First at all, we need to initial the Tokenizer and Model, in here we select the pre-trained model bert-base-uncased.

Then, I use tokenizer.encode() to encode my sentence into the indices required in BERT. Each index corresponds to a token, with [CLS] at the left and [SEP] at the right. It is the input format required by BERT.

After all data converted to the torch.tensor type, input to embedding variable (it is the BERT model) to get the final output.

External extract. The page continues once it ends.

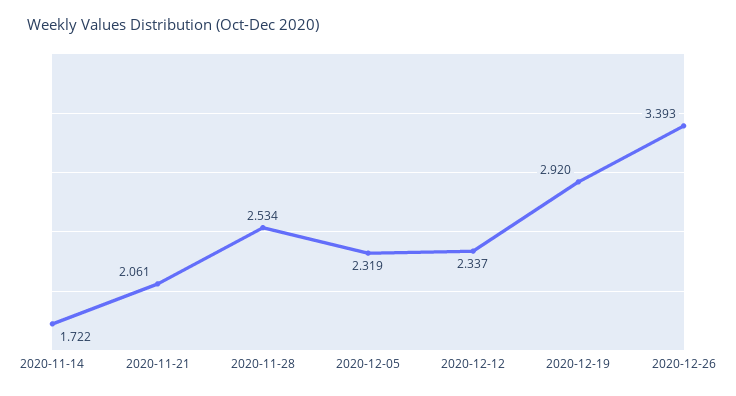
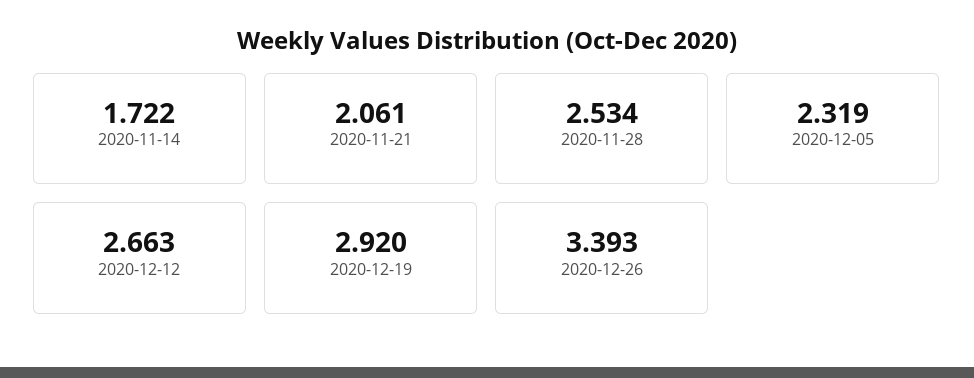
2020-12-12: 2.337 -> 2.663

In addition to use encode(), you can also use convert_token_to_ids() to convert convert_token_to_ids() allows us to put in the context at once, and use the [SEP] symbol to separate.

The following is a simple example:

# coding: utf-8
import torch
from transformers import AutoTokenizer, AutoModel
from keras.preprocessing.sequence import pad_sequences


# Tokenizer and Bert Model
tokenizer = AutoTokenizer.from_pretrained('bert-base-uncased')
embedding = AutoModel.from_pretrained('bert-base-uncased')


# Preprocess
sent = 'Today is a nice day'
sent_token = ['[CLS]'] + tokenizer.tokenize(sent) + ['[SEP]']
sent_token_encode = tokenizer.convert_tokens_to_ids(sent_token)
sent_token_decode = tokenizer.convert_ids_to_tokens(sent_token_encode)

print('sent:', sent)
print('sent_token:', sent_token)
print('encode:', sent_token_encode)
print('decode:', sent_token_decode)


Output:

sent: Today is a nice day
sent_token: ['[CLS]', 'today', 'is', 'a', 'nice', 'day', '[SEP]']
encode: [101, 2651, 2003, 1037, 3835, 2154, 102]
decode: ['[CLS]', 'today', 'is', 'a', 'nice', 'day', '[SEP]']


In addition to encoding, you can also decode back to the string.